▶ Work order: When you reproduce the listing, keep every word as it is and drop the pictures.

▶ Data supplied:
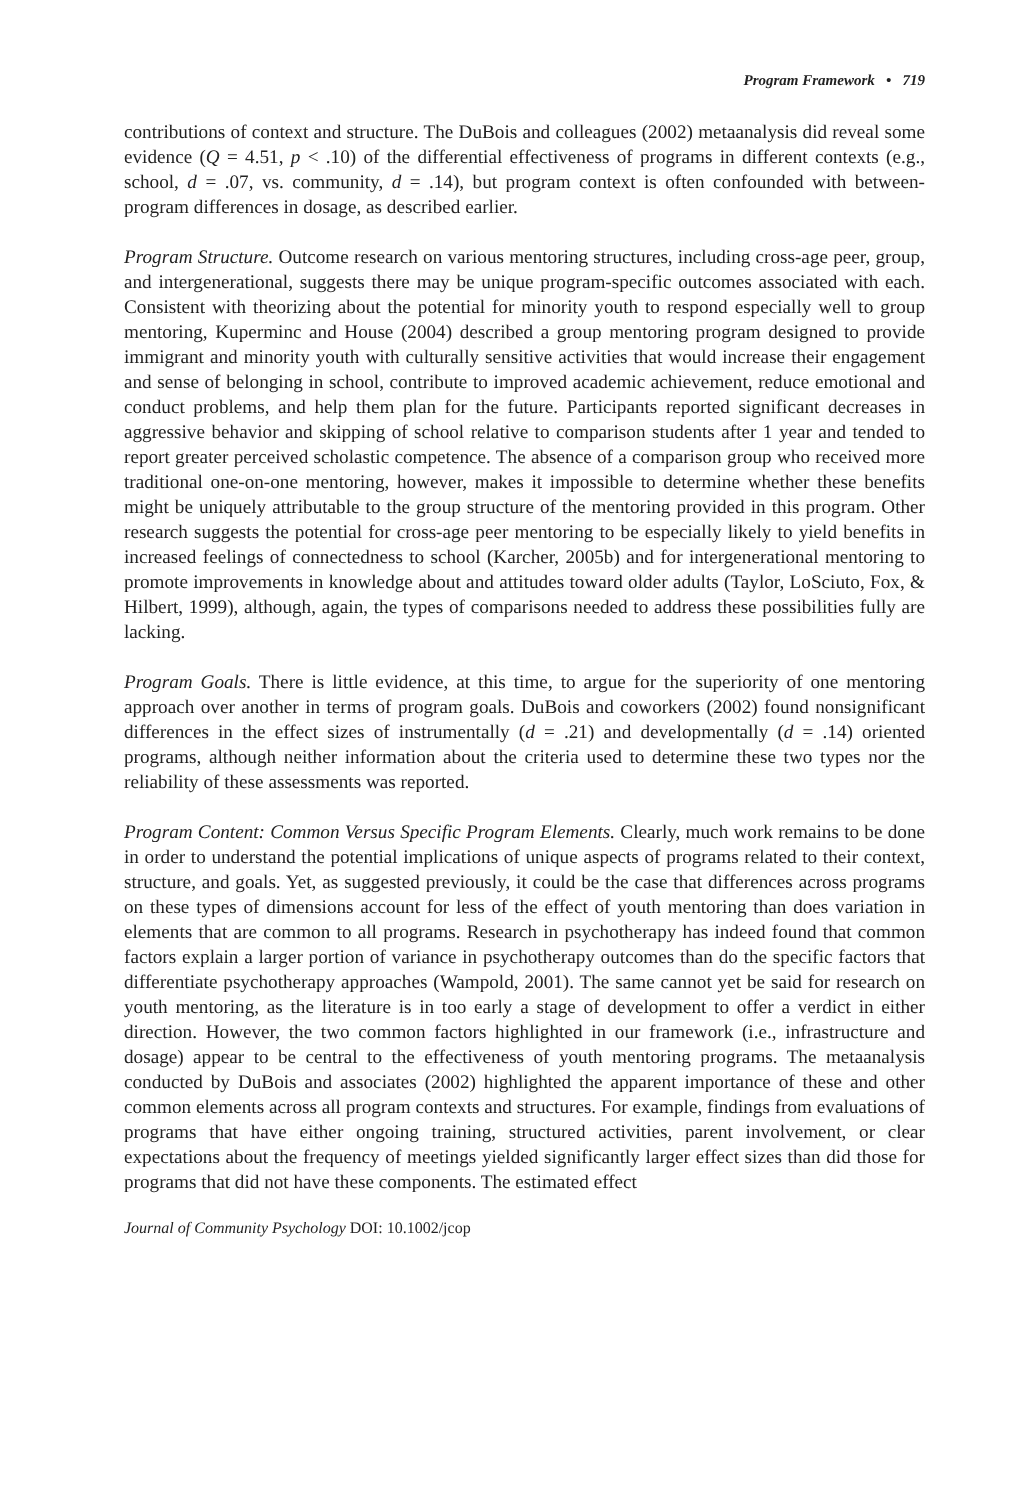Program Framework • 719
contributions of context and structure. The DuBois and colleagues (2002) metaanalysis did reveal some evidence (Q = 4.51, p < .10) of the differential effectiveness of programs in different contexts (e.g., school, d = .07, vs. community, d = .14), but program context is often confounded with between-program differences in dosage, as described earlier.
Program Structure. Outcome research on various mentoring structures, including cross-age peer, group, and intergenerational, suggests there may be unique program-specific outcomes associated with each. Consistent with theorizing about the potential for minority youth to respond especially well to group mentoring, Kuperminc and House (2004) described a group mentoring program designed to provide immigrant and minority youth with culturally sensitive activities that would increase their engagement and sense of belonging in school, contribute to improved academic achievement, reduce emotional and conduct problems, and help them plan for the future. Participants reported significant decreases in aggressive behavior and skipping of school relative to comparison students after 1 year and tended to report greater perceived scholastic competence. The absence of a comparison group who received more traditional one-on-one mentoring, however, makes it impossible to determine whether these benefits might be uniquely attributable to the group structure of the mentoring provided in this program. Other research suggests the potential for cross-age peer mentoring to be especially likely to yield benefits in increased feelings of connectedness to school (Karcher, 2005b) and for intergenerational mentoring to promote improvements in knowledge about and attitudes toward older adults (Taylor, LoSciuto, Fox, & Hilbert, 1999), although, again, the types of comparisons needed to address these possibilities fully are lacking.
Program Goals. There is little evidence, at this time, to argue for the superiority of one mentoring approach over another in terms of program goals. DuBois and coworkers (2002) found nonsignificant differences in the effect sizes of instrumentally (d = .21) and developmentally (d = .14) oriented programs, although neither information about the criteria used to determine these two types nor the reliability of these assessments was reported.
Program Content: Common Versus Specific Program Elements. Clearly, much work remains to be done in order to understand the potential implications of unique aspects of programs related to their context, structure, and goals. Yet, as suggested previously, it could be the case that differences across programs on these types of dimensions account for less of the effect of youth mentoring than does variation in elements that are common to all programs. Research in psychotherapy has indeed found that common factors explain a larger portion of variance in psychotherapy outcomes than do the specific factors that differentiate psychotherapy approaches (Wampold, 2001). The same cannot yet be said for research on youth mentoring, as the literature is in too early a stage of development to offer a verdict in either direction. However, the two common factors highlighted in our framework (i.e., infrastructure and dosage) appear to be central to the effectiveness of youth mentoring programs. The metaanalysis conducted by DuBois and associates (2002) highlighted the apparent importance of these and other common elements across all program contexts and structures. For example, findings from evaluations of programs that have either ongoing training, structured activities, parent involvement, or clear expectations about the frequency of meetings yielded significantly larger effect sizes than did those for programs that did not have these components. The estimated effect
Journal of Community Psychology DOI: 10.1002/jcop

▶ Answer to this task:
Program Framework • 719
contributions of context and structure. The DuBois and colleagues (2002) metaanalysis did reveal some evidence (Q = 4.51, p < .10) of the differential effectiveness of programs in different contexts (e.g., school, d = .07, vs. community, d = .14), but program context is often confounded with between-program differences in dosage, as described earlier.
Program Structure. Outcome research on various mentoring structures, including cross-age peer, group, and intergenerational, suggests there may be unique program-specific outcomes associated with each. Consistent with theorizing about the potential for minority youth to respond especially well to group mentoring, Kuperminc and House (2004) described a group mentoring program designed to provide immigrant and minority youth with culturally sensitive activities that would increase their engagement and sense of belonging in school, contribute to improved academic achievement, reduce emotional and conduct problems, and help them plan for the future. Participants reported significant decreases in aggressive behavior and skipping of school relative to comparison students after 1 year and tended to report greater perceived scholastic competence. The absence of a comparison group who received more traditional one-on-one mentoring, however, makes it impossible to determine whether these benefits might be uniquely attributable to the group structure of the mentoring provided in this program. Other research suggests the potential for cross-age peer mentoring to be especially likely to yield benefits in increased feelings of connectedness to school (Karcher, 2005b) and for intergenerational mentoring to promote improvements in knowledge about and attitudes toward older adults (Taylor, LoSciuto, Fox, & Hilbert, 1999), although, again, the types of comparisons needed to address these possibilities fully are lacking.
Program Goals. There is little evidence, at this time, to argue for the superiority of one mentoring approach over another in terms of program goals. DuBois and coworkers (2002) found nonsignificant differences in the effect sizes of instrumentally (d = .21) and developmentally (d = .14) oriented programs, although neither information about the criteria used to determine these two types nor the reliability of these assessments was reported.
Program Content: Common Versus Specific Program Elements. Clearly, much work remains to be done in order to understand the potential implications of unique aspects of programs related to their context, structure, and goals. Yet, as suggested previously, it could be the case that differences across programs on these types of dimensions account for less of the effect of youth mentoring than does variation in elements that are common to all programs. Research in psychotherapy has indeed found that common factors explain a larger portion of variance in psychotherapy outcomes than do the specific factors that differentiate psychotherapy approaches (Wampold, 2001). The same cannot yet be said for research on youth mentoring, as the literature is in too early a stage of development to offer a verdict in either direction. However, the two common factors highlighted in our framework (i.e., infrastructure and dosage) appear to be central to the effectiveness of youth mentoring programs. The metaanalysis conducted by DuBois and associates (2002) highlighted the apparent importance of these and other common elements across all program contexts and structures. For example, findings from evaluations of programs that have either ongoing training, structured activities, parent involvement, or clear expectations about the frequency of meetings yielded significantly larger effect sizes than did those for programs that did not have these components. The estimated effect
Journal of Community Psychology DOI: 10.1002/jcop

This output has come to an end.